» Task to carry out
The entries below contain a stretch that opens with the line containing "Chocolate scoop ice" and closes with the line containing "Chocolate sauce |"; set down that stretch exactly, both ends included, and nothing else.

» Extracted entries
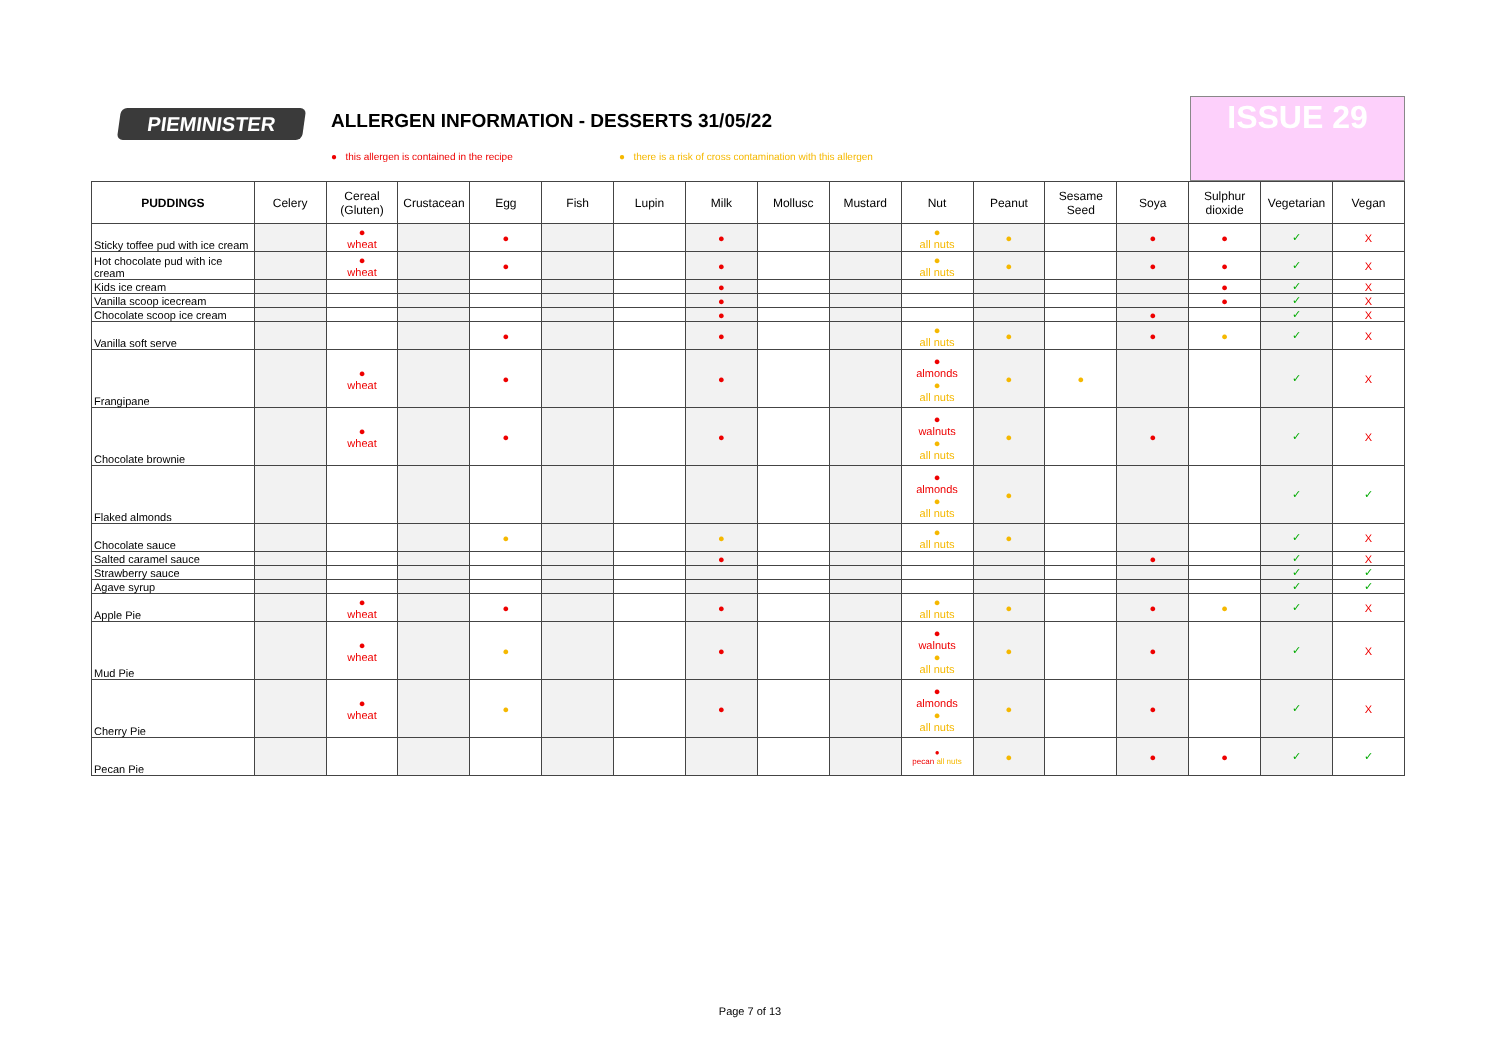PIEMINISTER
ALLERGEN INFORMATION - DESSERTS 31/05/22
● this allergen is contained in the recipe
● there is a risk of cross contamination with this allergen
ISSUE 29
| PUDDINGS | Celery | Cereal (Gluten) | Crustacean | Egg | Fish | Lupin | Milk | Mollusc | Mustard | Nut | Peanut | Sesame Seed | Soya | Sulphur dioxide | Vegetarian | Vegan |
| --- | --- | --- | --- | --- | --- | --- | --- | --- | --- | --- | --- | --- | --- | --- | --- | --- |
| Sticky toffee pud with ice cream | | ● wheat | | ● | | | ● | | | ● all nuts | ● | | ● | ● | ✓ | X |
| Hot chocolate pud with ice cream | | ● wheat | | ● | | | ● | | | ● all nuts | ● | | ● | ● | ✓ | X |
| Kids ice cream | | | | | | | ● | | | | | | | ● | ✓ | X |
| Vanilla scoop icecream | | | | | | | ● | | | | | | | ● | ✓ | X |
| Chocolate scoop ice cream | | | | | | | ● | | | | | | ● | | ✓ | X |
| Vanilla soft serve | | | | ● | | | ● | | | ● all nuts | ● | | ● | ● | ✓ | X |
| Frangipane | | ● wheat | | ● | | | ● | | | ● almonds ● all nuts | ● | ● | | | ✓ | X |
| Chocolate brownie | | ● wheat | | ● | | | ● | | | ● walnuts ● all nuts | ● | | ● | | ✓ | X |
| Flaked almonds | | | | | | | | | | ● almonds ● all nuts | ● | | | | ✓ | ✓ |
| Chocolate sauce | | | | ● | | | ● | | | ● all nuts | ● | | | | ✓ | X |
| Salted caramel sauce | | | | | | | ● | | | | | | ● | | ✓ | X |
| Strawberry sauce | | | | | | | | | | | | | | | ✓ | ✓ |
| Agave syrup | | | | | | | | | | | | | | | ✓ | ✓ |
| Apple Pie | | ● wheat | | ● | | | ● | | | ● all nuts | ● | | ● | ● | ✓ | X |
| Mud Pie | | ● wheat | | ● | | | ● | | | ● walnuts ● all nuts | ● | | ● | | ✓ | X |
| Cherry Pie | | ● wheat | | ● | | | ● | | | ● almonds ● all nuts | ● | | ● | | ✓ | X |
| Pecan Pie | | | | | | | | | | ● pecan all nuts | ● | | ● | ● | ✓ | ✓ |
Page 7 of 13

» Worked solution
| Chocolate scoop ice cream | | | | | | | ● | | | | | | ● | | ✓ | X |
| Vanilla soft serve | | | | ● | | | ● | | | ● all nuts | ● | | ● | ● | ✓ | X |
| Frangipane | | ● wheat | | ● | | | ● | | | ● almonds ● all nuts | ● | ● | | | ✓ | X |
| Chocolate brownie | | ● wheat | | ● | | | ● | | | ● walnuts ● all nuts | ● | | ● | | ✓ | X |
| Flaked almonds | | | | | | | | | | ● almonds ● all nuts | ● | | | | ✓ | ✓ |
| Chocolate sauce | | | | ● | | | ● | | | ● all nuts | ● | | | | ✓ | X |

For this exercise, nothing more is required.